* SELECTED EXCERPT:
If you didn’t have time to read the entire document or you skimmed through it, it is Okay. But make sure that you understand the following points at all cost otherwise, you will miss on some of the finest pleasures this life has to offer.

  • There is no such thing as plain text. You must know the encoding of every String you want to read.
  • Unicode is simply a standard way of mapping characters to numbers. The Brave Unicode people deal with all the politics behind including new characters and assigning numbers.
  • Unicode does NOT say how characters are represented as bytes. This is dictated by Encodings and specified by Unicode Transformation Formats (UTF’s).

And, most importantly,

  • Always, I mean always, indicate the encoding of your document either by using Content-Type or meta charset tag. By doing this, your are preventing web browsers from guessing the encoding and telling exactly which encoding they should use to render the page.

The inspiration, ideas for this article came from the best article on Unicode by Joel.

49 thoughts on “Unicode isn’t harmful for health – Unicode Myths debunked and encodings demystified

  1. Does encoding apply to source code as well or documents only? How does python command line knows how to read the source code?

    Signed, Confused.

    • I’m a little late here, but the reason to use UTF16 over UTF8 is for those cases, where you frequently encounter characters that need 3 bytes in UTF8 and 2 in UTF16. You see, UTF8 packs only half as many characters into two bytes.

  2. When they say Java “has full Unicode support” does that mean that the Unicode characters could appear in java strings or that the source .java file has to be in Unicode. For instance; does javac expects source files to be in Unicode format always??

  3. > The original ASCII standard defined characters from 0 to 126.
    0 to 127. 127 is a power of 2 minus 1, which should be a hint; in specific, it’s two to the seventh minus one, since ASCII defines codepoints for all possible combinations of seven bits, which is 128 possible codepoints, so the enumeration ends at 127 if you count starting from zero, as computer programmers are wont to do.

    > all possible 127 ASCII characters
    128 characters, as mentioned above.

    > the ASCII guys, who by the way, were American
    ASCII stands for American Standard Code for Information Interchange. The ethnocentrism was unfortunate but it isn’t like you weren’t warned.

    > The numbers are called “magic numbers” and they begin with U+.
    He can call them “magic numbers” but everyone else calls them “codepoints”.

    > UTF-8 was an amazing concept: it single handedly and brilliantly handled backward ASCII compatibility making sure that Unicode is adopted by masses. Whoever came up with it must at least receive the Nobel Peace Prize.
    I’m sure Ken Thompson and Rob Pike will be happy to hear someone thinks that way.

    • >ASCII stands for American Standard Code for Information Interchange. The ethnocentrism was unfortunate but it isn’t like you weren’t warned.
      Yea, I think it reflects how much technology development comes from America even back then as well as now.

    • >> UTF-8 was an amazing concept: it single handedly and brilliantly handled backward ASCII compatibility making sure that Unicode is adopted by masses. Whoever came up with it must at least receive the Nobel Peace Prize.
      > I’m sure Ken Thompson and Rob Pike will be happy to hear someone thinks that way.

* INFORMATION SUPPLIED:
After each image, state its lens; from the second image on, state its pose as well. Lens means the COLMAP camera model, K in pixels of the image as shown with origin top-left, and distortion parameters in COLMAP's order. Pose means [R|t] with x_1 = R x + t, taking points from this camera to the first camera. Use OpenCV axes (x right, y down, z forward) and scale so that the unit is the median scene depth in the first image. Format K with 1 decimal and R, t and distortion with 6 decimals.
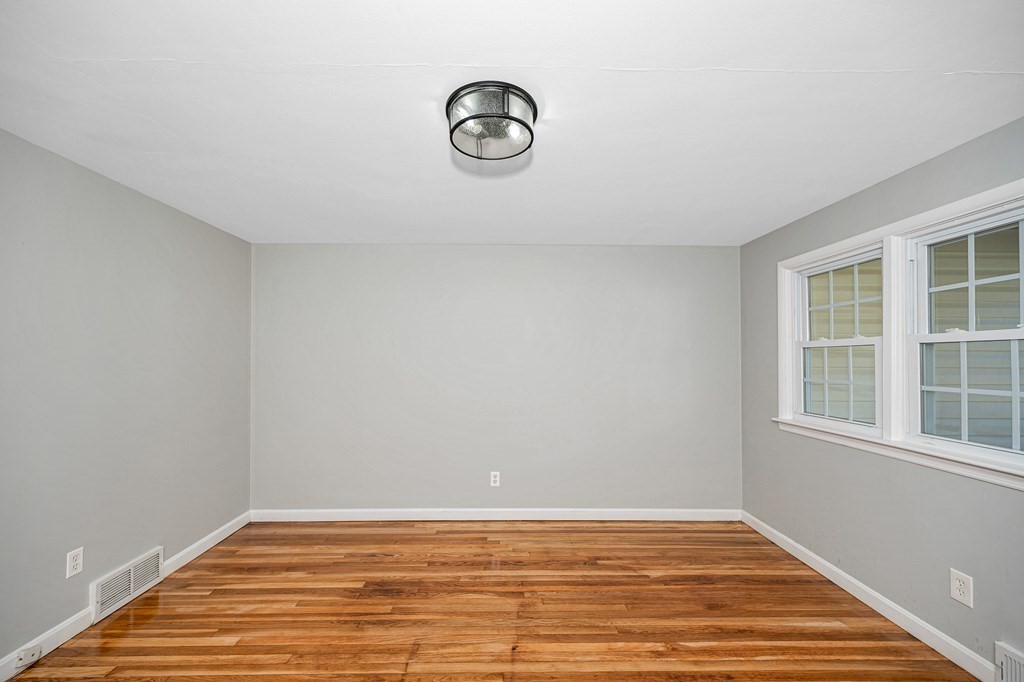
lens RADIAL K [[415.8, 0, 499.5], [0, 415.8, 357.5], [0, 0, 1]] dist [-0.001117, -0.000605]
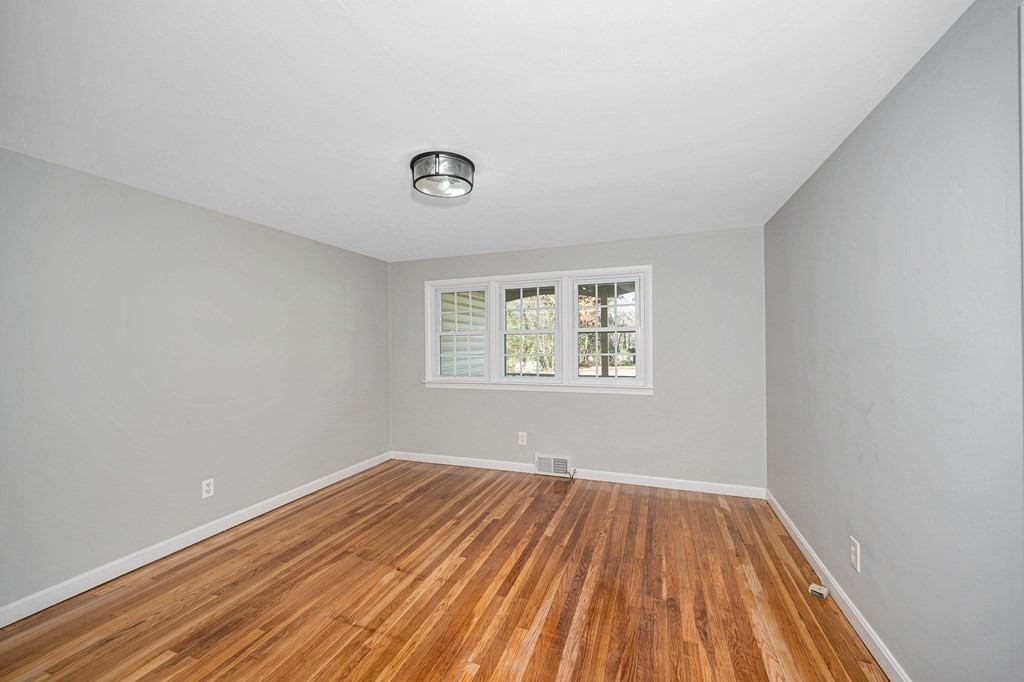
lens RADIAL K [[415.8, 0, 511.2], [0, 415.8, 338.9], [0, 0, 1]] dist [-0.001117, -0.000605]
pose [[0.341771, 0.003503, 0.939777, -0.749320], [0.013776, 0.999867, -0.008737, 0.006468], [-0.939682, 0.015932, 0.341677, 0.163719]]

* PROBLEMS TO WORK ON:
1: Answer these about the Unicode text and its comments:
(a) According to the summary points, what does Unicode not specify?
(b) According to the commenter correcting the article, how many characters does ASCII define?
(c) What term does that commenter say everyone else uses for what the article calls "magic numbers"?
2: In the Unicode text, rewrite the point beginning "Always, I mean always, indicate the encoding" as one short sentence that keeps its main facts.
3: Write the next reply in the comment thread under the Unicode article, following its last reply.
The listing was taken from a different source than the Unicode text.

* RESULTS:
1:
(a) Unicode does not say how characters are represented as bytes.
(b) ASCII defines 128 characters, numbered 0 to 127.
(c) Everyone else calls them "codepoints."

2: Always declare your document's encoding with Content-Type or a meta charset tag, so browsers don't guess and instead know which encoding to use to render the page.

3:
      If that’s the case then I think the designers of GB18030 deserve it more, because they achieved an encoding that is able to map all Unicode codepoints while being backwards compatible with GB2312, which is itself backwards compatible with ASCII.
      But seriously UTF-8 is like sliced bread after having dealt with we-thought-64K-is-enough-so-lets-all-use-16-bits UCS-2/UTF-16.

  4. I feel like we’re at a point now where articles that just try to ‘demystify’ unicode are almost teaching the controversy if they don’t come out and actually say how you should deal with encodings in new apps.
    It’s about time we actually start pressing for the idea that utf-16 was a terrible idea and that utf-8 should be the dominant wire format for unicode, with ucs4 if you really need to have a linear representation.
    Utf-16 is confusing, complicated, and implementations are routinely broken because the corner cases are rarer. I really hope we’re not still stuck with it in 50 years.

    • I agree about wire formats. However, programming languages that use UTF-8 as the primary string representation tend to have inferior Unicode support to those that use UTF-16. I think this is because with UTF-8, a lot of stuff just seems to work and so it’s easy to ignore the issues, while UTF-16 forces you to come to grips with the realities of Unicode.
      For example, consider a function to open a file by name. If your strings are UTF-8, you can just pass your null terminated buffer to fopen() or something and things will work fine for most files. But if your strings are internally UTF-16, you have to think about which encoding to use, and you research it, and you discover that holy crap, this stuff differs across OSes, and so we better take this problem seriously.

  5. I don’t think it’s fair to say that Americans “knew nothing, or even worst, didn’t care about the rest of the world” because ASCII didn’t include non-Roman characters.

    First of all, the choice of symbols in ASCII was not made by Americans. ASCII was designed to include the characters of the International Telegraph Alphabet, defined by the ITU (in Geneva, Switzerland). The ITA itself was an expansion and codification of the earlier Baudot code, developed by a Frenchman for use in France.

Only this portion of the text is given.